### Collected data
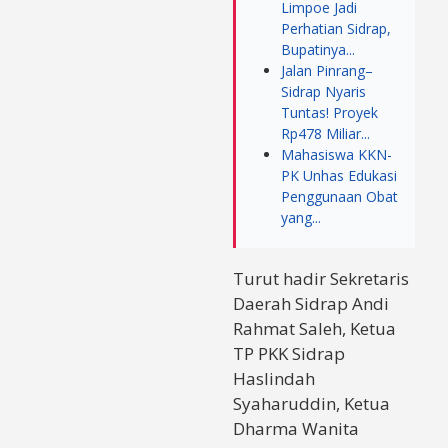
Limpoe Jadi
Perhatian Sidrap,
Bupatinya...
Jalan Pinrang–
Sidrap Nyaris
Tuntas! Proyek
Rp478 Miliar...
Mahasiswa KKN-
PK Unhas Edukasi
Penggunaan Obat
yang...
Turut hadir Sekretaris
Daerah Sidrap Andi
Rahmat Saleh, Ketua
TP PKK Sidrap
Haslindah
Syaharuddin, Ketua
Dharma Wanita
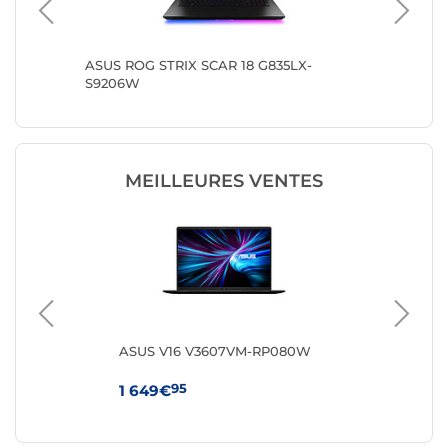
1AX-
ASUS ROG STRIX SCAR 18 G835LX-
ASUS R
S9206W
DR1W
MEILLEURES VENTES
R-
ASUS V16 V3607VM-RP080W
Len
(8
95
1 649€
1 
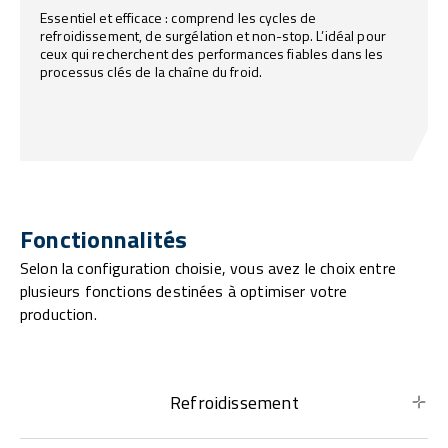
Essentiel et efficace : comprend les cycles de
refroidissement, de surgélation et non-stop. L’idéal pour
ceux qui recherchent des performances fiables dans les
processus clés de la chaîne du froid.
Fonctionnalités
Selon la configuration choisie, vous avez le choix entre
plusieurs fonctions destinées à optimiser votre
production.
Refroidissement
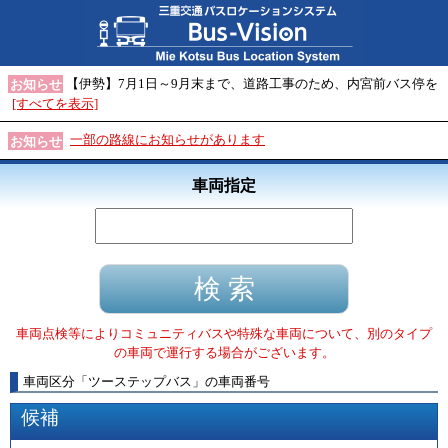
【伊勢】7月1日～9月末まで、道路工事のため、内宮前バス停を
お知らせ
[すべてを表示]
一部の路線にお知らせがあります
お知らせ
車両指定
車両点検等によりコミュニティバスや特殊な車両について、別のタイプ
の車両で運行する場合がございます。
車両区分
「
ツーステップバス
」
の車両番号
候補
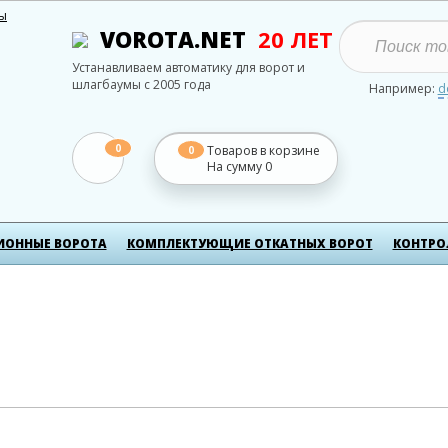
ты
VOROTA.NET
20 ЛЕТ
Устанавливаем автоматику для ворот и
шлагбаумы с 2005 года
Например:
d
0
Товаров в корзине
0
На сумму
0
ИОННЫЕ ВОРОТА
КОМПЛЕКТУЮЩИЕ ОТКАТНЫХ ВОРОТ
КОНТРО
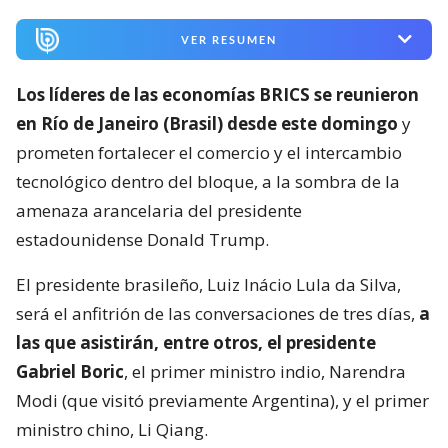
VER RESUMEN
Los líderes de las economías BRICS se reunieron
en Río de Janeiro (Brasil) desde este domingo
y
prometen fortalecer el comercio y el intercambio
tecnológico dentro del bloque, a la sombra de la
amenaza arancelaria del presidente
estadounidense Donald Trump.
El presidente brasileño, Luiz Inácio Lula da Silva,
será el anfitrión de las conversaciones de tres días,
a
las que asistirán, entre otros, el presidente
Gabriel Boric
, el primer ministro indio, Narendra
Modi (que visitó previamente Argentina), y el primer
ministro chino, Li Qiang.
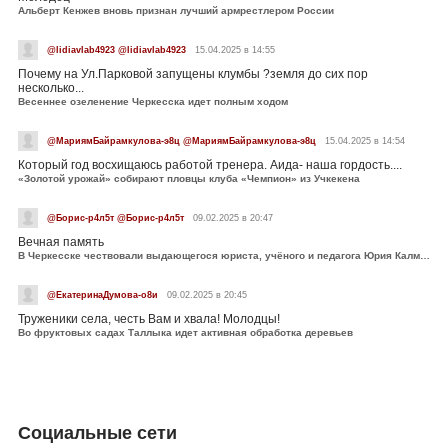
Альберт Кенжев вновь признан лучший армрестлером России
@lidiavlab4923 @lidiavlab4923
15.04.2025 в 14:55
Почему на Ул.Парковой запущены клумбы ?земля до сих пор
несколько...
Весеннее озеленение Черкесска идет полным ходом
@МариямБайрамкулова-э8ц @МариямБайрамкулова-э8ц
15.04.2025 в 14:54
Который год восхищаюсь работой тренера. Аида- наша гордость....
«Золотой урожай» собирают пловцы клуба «Чемпион» из Учкекена
@Борис-р4л5т @Борис-р4л5т
09.02.2025 в 20:47
Вечная память
В Черкесске чествовали выдающегося юриста, учёного и педагога Юрия Калмыкова
@ЕкатеринаДумова-о8и
09.02.2025 в 20:45
Труженики села, честь Вам и хвала! Молодцы!
Во фруктовых садах Таллыка идет активная обработка деревьев
Социальные сети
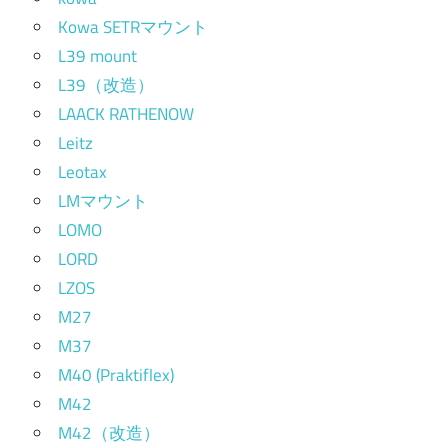
Kowa SETRマウント
L39 mount
L39（改造）
LAACK RATHENOW
Leitz
Leotax
LMマウント
LOMO
LORD
LZOS
M27
M37
M40 (Praktiflex)
M42
M42（改造）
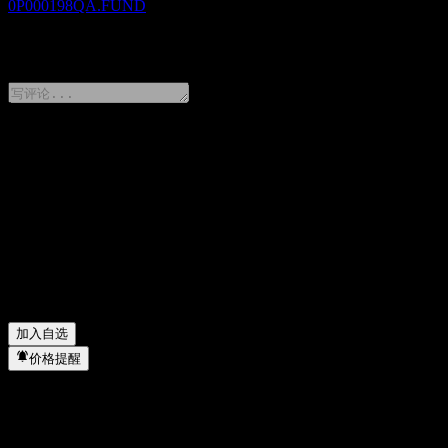
0P000198QA.FUND
0 Comments
分享你的想法
FAQ
Krungsri Thai Small-Mid Cap Dividend LTF 今天的股价是多
Krungsri Thai Small-Mid Cap Dividend LTF 的股票代码是什
Krungsri Thai Small-Mid Cap Dividend LTF 属于哪个行业？
▼
Krungsri Thai Small-Mid Cap Dividend LTF 何时完成拆股？
▼
加入自选
价格提醒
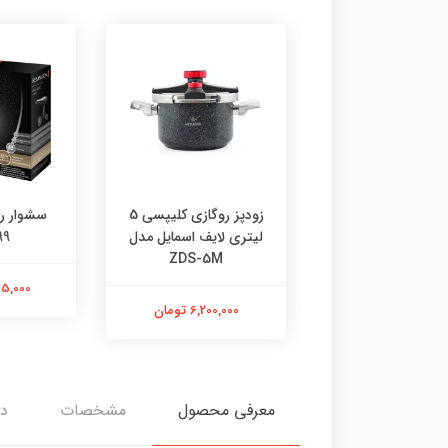
زودپز روگازی کلیپسی 5
سشوار رمینگتون مدل
ماشین ا
تری لایف اسمایل مدل
AC5999
فیلیپس
ZDS-5M
2,665,000 تومان
6,200,000 تومان
83,000
معرفی محصول
مشخصات
دی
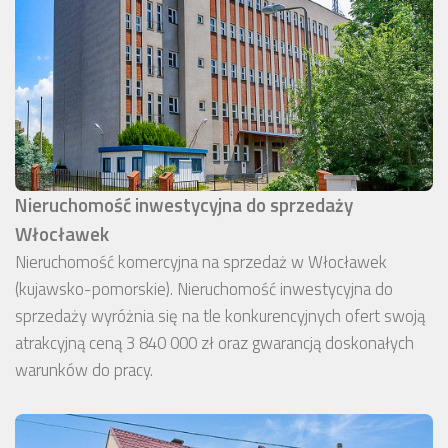
Nieruchomość inwestycyjna do sprzedaży
Włocławek
Nieruchomość komercyjna na sprzedaż w Włocławek
(kujawsko-pomorskie). Nieruchomość inwestycyjna do
sprzedaży wyróżnia się na tle konkurencyjnych ofert swoją
atrakcyjną ceną 3 840 000 zł oraz gwarancją doskonałych
warunków do pracy.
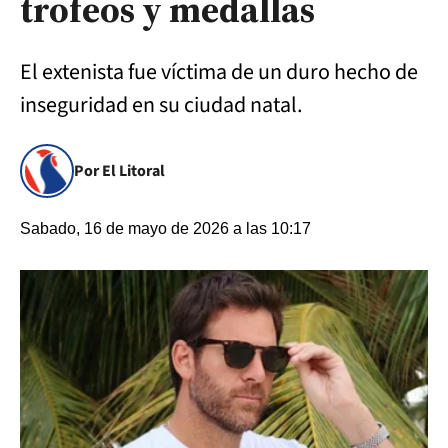
trofeos y medallas
El extenista fue víctima de un duro hecho de
inseguridad en su ciudad natal.
Por El Litoral
Sabado, 16 de mayo de 2026 a las 10:17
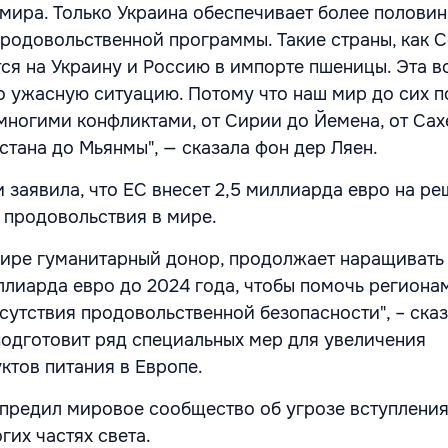
 мира. Только Украина обеспечивает более полови
одовольственной программы. Такие страны, как С
ся на Украину и Россию в импорте пшеницы. Эта в
го ужасную ситуацию. Потому что наш мир до сих п
ногими конфликтами, от Сирии до Йемена, от Сах
стана до Мьянмы", — сказала фон дер Ляен.
 заявила, что ЕС внесет 2,5 миллиарда евро на р
продовольствия в мире.
мире гуманитарный донор, продолжает наращивать
ллиарда евро до 2024 года, чтобы помочь региона
сутствия продовольственной безопасности", – сказ
подготовит ряд специальных мер для увеличения
ктов питания в Европе.
предил мировое сообщество об угрозе вступления
гих частях света.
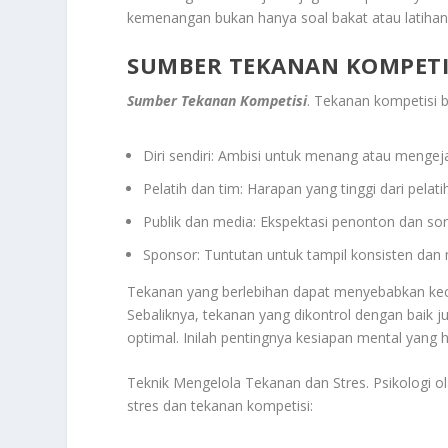
kemenangan bukan hanya soal bakat atau latihan,
SUMBER TEKANAN KOMPETI
Sumber Tekanan Kompetisi
. Tekanan kompetisi b
Diri sendiri: Ambisi untuk menang atau mengeja
Pelatih dan tim: Harapan yang tinggi dari pelati
Publik dan media: Ekspektasi penonton dan sor
Sponsor: Tuntutan untuk tampil konsisten dan
Tekanan yang berlebihan dapat menyebabkan ke
Sebaliknya, tekanan yang dikontrol dengan baik 
optimal. Inilah pentingnya kesiapan mental yang h
Teknik Mengelola Tekanan dan Stres. Psikologi 
stres dan tekanan kompetisi:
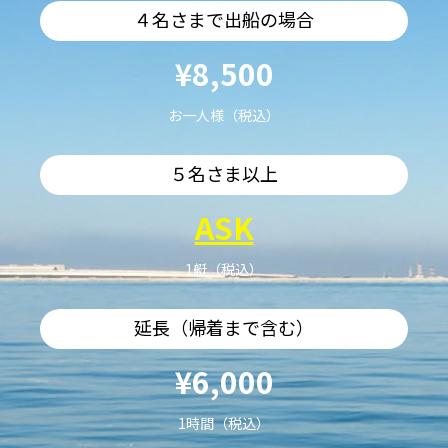
４名さまで出船の場合
¥8,500
お一人様（税込）
５名さま以上
ASK
1艇（税込）
延長（帰着まで含む）
¥6,000
1時間（税込）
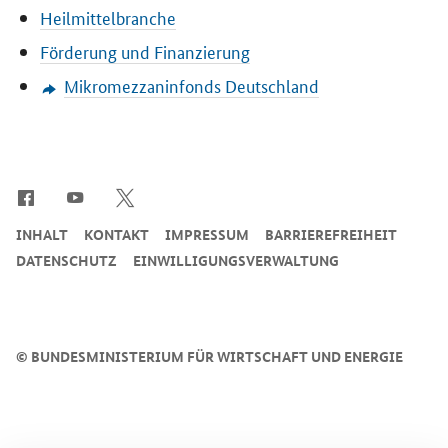
Heilmittelbranche
Förderung und Finanzierung
Mikromezzaninfonds Deutschland
SrOnlyServicemenü
INHALT
KONTAKT
IMPRESSUM
BARRIEREFREIHEIT
DATENSCHUTZ
EINWILLIGUNGSVERWALTUNG
©
BUNDESMINISTERIUM FÜR WIRTSCHAFT UND ENERGIE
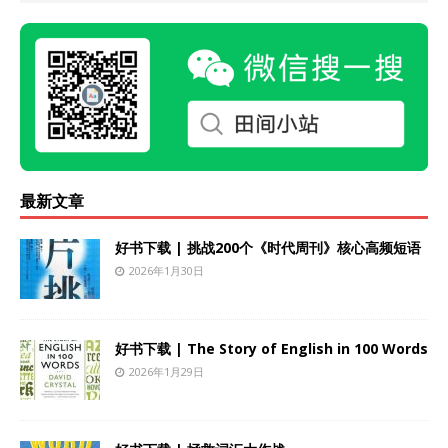
最新文章
好书下载 | 挑战200个《时代周刊》核心高频短语
2026年1月30日
好书下载 | The Story of English in 100 Words
2026年1月29日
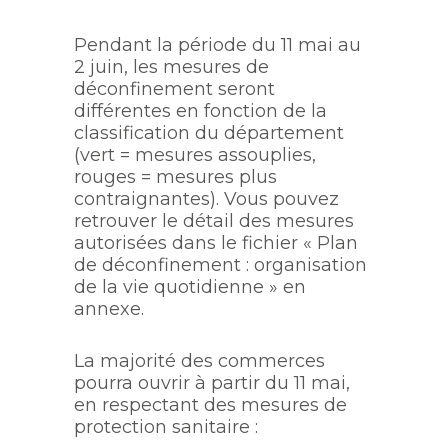
Pendant la période du 11 mai au
2 juin, les mesures de
déconfinement seront
différentes en fonction de la
classification du département
(vert = mesures assouplies,
rouges = mesures plus
contraignantes). Vous pouvez
retrouver le détail des mesures
autorisées dans le fichier « Plan
de déconfinement : organisation
de la vie quotidienne » en
annexe.
La majorité des commerces
pourra ouvrir à partir du 11 mai,
en respectant des mesures de
protection sanitaire :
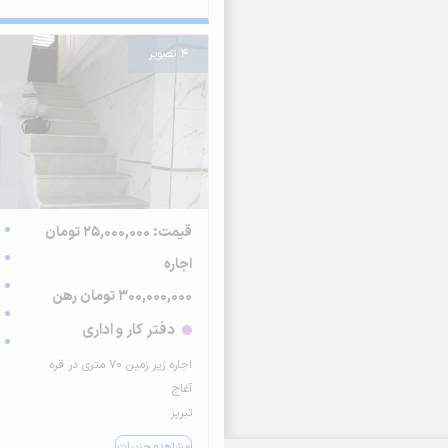
4 تصویر
قیمت: 25,000,000 تومان
اجاره
300,000,000 تومان رهن
دفتر کار و اداری
اجاره زیر زمین ۷۰ متری در قره
آغاج
تبریز
مشاهده جزییات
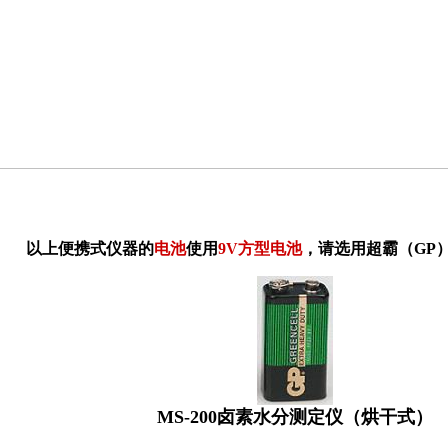
以上便携式仪器的
电池
使用
9V方型电池
，请选用超霸（GP
MS-200卤素水分测定仪（烘干式）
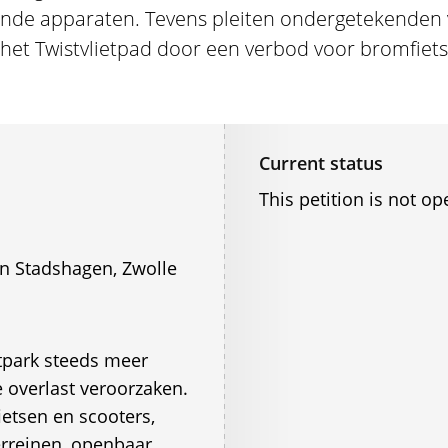
ende apparaten. Tevens pleiten ondergetekenden v
 het Twistvlietpad door een verbod voor bromfietse
Current status
This petition is not op
n Stadshagen, Zwolle
etpark steeds meer
 overlast veroorzaken.
ietsen en scooters,
erreinen, openbaar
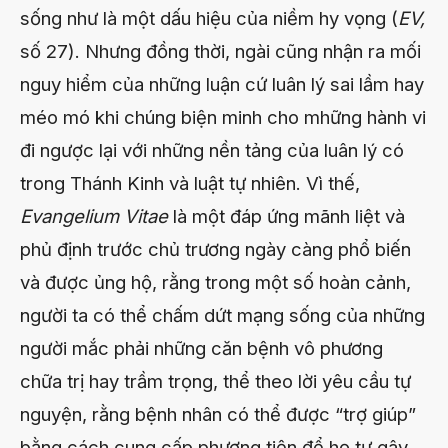
sống như là một dấu hiệu của niềm hy vọng (
EV,
số 27). Nhưng đồng thời, ngài cũng nhận ra mối
nguy hiểm của những luận cứ luân lý sai lầm hay
méo mó khi chúng biện minh cho mhững hành vi
đi ngược lại với những nền tảng của luân lý có
trong Thánh Kinh và luật tự nhiên. Vì thế,
Evangelium Vitae
là một đáp ứng mãnh liệt và
phủ định trước chủ trương ngày càng phổ biến
và được ủng hộ, rằng trong một số hoàn cảnh,
người ta có thể chấm dứt mạng sống của những
người mắc phải những căn bệnh vô phương
chữa trị hay trầm trọng, thể theo lời yêu cầu tự
nguyện, rằng bệnh nhân có thể được “trợ giúp”
bằng cách cung cấp phương tiện để họ tự gây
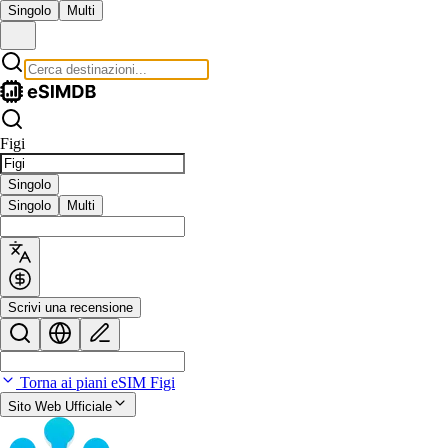
Singolo
Multi
Figi
Singolo
Singolo
Multi
Scrivi una recensione
Torna ai piani eSIM Figi
Sito Web Ufficiale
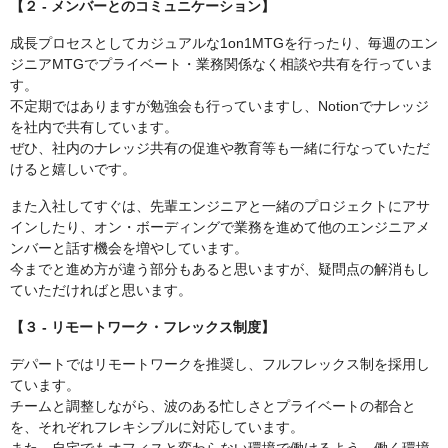
【２ - メンバーとのコミュニケーション】
成長プロセスとしてカジュアルな1on1MTGを行ったり、毎週のエン
ジニアMTGでプライベート・業務関係なく相談や共有を行っていま
す。
不定期ではありますが勉強会も行っていますし、Notionでナレッジ
を社内で共有しています。
ぜひ、社内のナレッジ共有の促進や教育等も一緒に行なっていただ
けると嬉しいです。
また入社してすぐは、先輩エンジニアと一緒のプロジェクトにアサ
インしたり、オン・ボーディングで業務を進めて他のエンジニアメ
ンバーと話す機会を増やしています。
今までと進め方が違う部分もあると思いますが、疑問点の解消もし
ていただければと思います。
【３ - リモートワーク・フレックス制度】
デパートではリモートワークを推奨し、フルフレックス制を採用し
ています。
チームと調整しながら、波のある忙しさとプライベートの都合と
を、それぞれフレキシブルに対応しています。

### EXERCISE GOAL
Edit the lines between the one holding "trofeos y medallas" and the one holding "BUNDESMINISTERIUM FÜR WIRTSCHAFT UND ENERGIE", inclusive, by replacing "KONTAKT" with "Kontakt" and keeping everything else unchanged. Output only those lines, and leave the pictures out.

### OUTPUT OF THE TASK
trofeos y medallas
El extenista fue víctima de un duro hecho de
inseguridad en su ciudad natal.
Por El Litoral
Sabado, 16 de mayo de 2026 a las 10:17
 мира. Только Украина обеспечивает более полови
одовольственной программы. Такие страны, как С
ся на Украину и Россию в импорте пшеницы. Эта в
го ужасную ситуацию. Потому что наш мир до сих п
ногими конфликтами, от Сирии до Йемена, от Сах
стана до Мьянмы", — сказала фон дер Ляен.
 заявила, что ЕС внесет 2,5 миллиарда евро на р
продовольствия в мире.
мире гуманитарный донор, продолжает наращивать
ллиарда евро до 2024 года, чтобы помочь региона
сутствия продовольственной безопасности", – сказ
подготовит ряд специальных мер для увеличения
ктов питания в Европе.
предил мировое сообщество об угрозе вступления
гих частях света.
kemenangan bukan hanya soal bakat atau latihan,
SUMBER TEKANAN KOMPETI
Sumber Tekanan Kompetisi
. Tekanan kompetisi b
Diri sendiri: Ambisi untuk menang atau mengeja
Pelatih dan tim: Harapan yang tinggi dari pelati
Publik dan media: Ekspektasi penonton dan sor
Sponsor: Tuntutan untuk tampil konsisten dan
Tekanan yang berlebihan dapat menyebabkan ke
Sebaliknya, tekanan yang dikontrol dengan baik 
optimal. Inilah pentingnya kesiapan mental yang h
Teknik Mengelola Tekanan dan Stres. Psikologi 
stres dan tekanan kompetisi:
４名さまで出船の場合
¥8,500
お一人様（税込）
５名さま以上
ASK
1艇（税込）
延長（帰着まで含む）
¥6,000
1時間（税込）
Heilmittelbranche
Förderung und Finanzierung
Mikromezzaninfonds Deutschland
SrOnlyServicemenü
INHALT
Kontakt
IMPRESSUM
BARRIEREFREIHEIT
DATENSCHUTZ
EINWILLIGUNGSVERWALTUNG
©
BUNDESMINISTERIUM FÜR WIRTSCHAFT UND ENERGIE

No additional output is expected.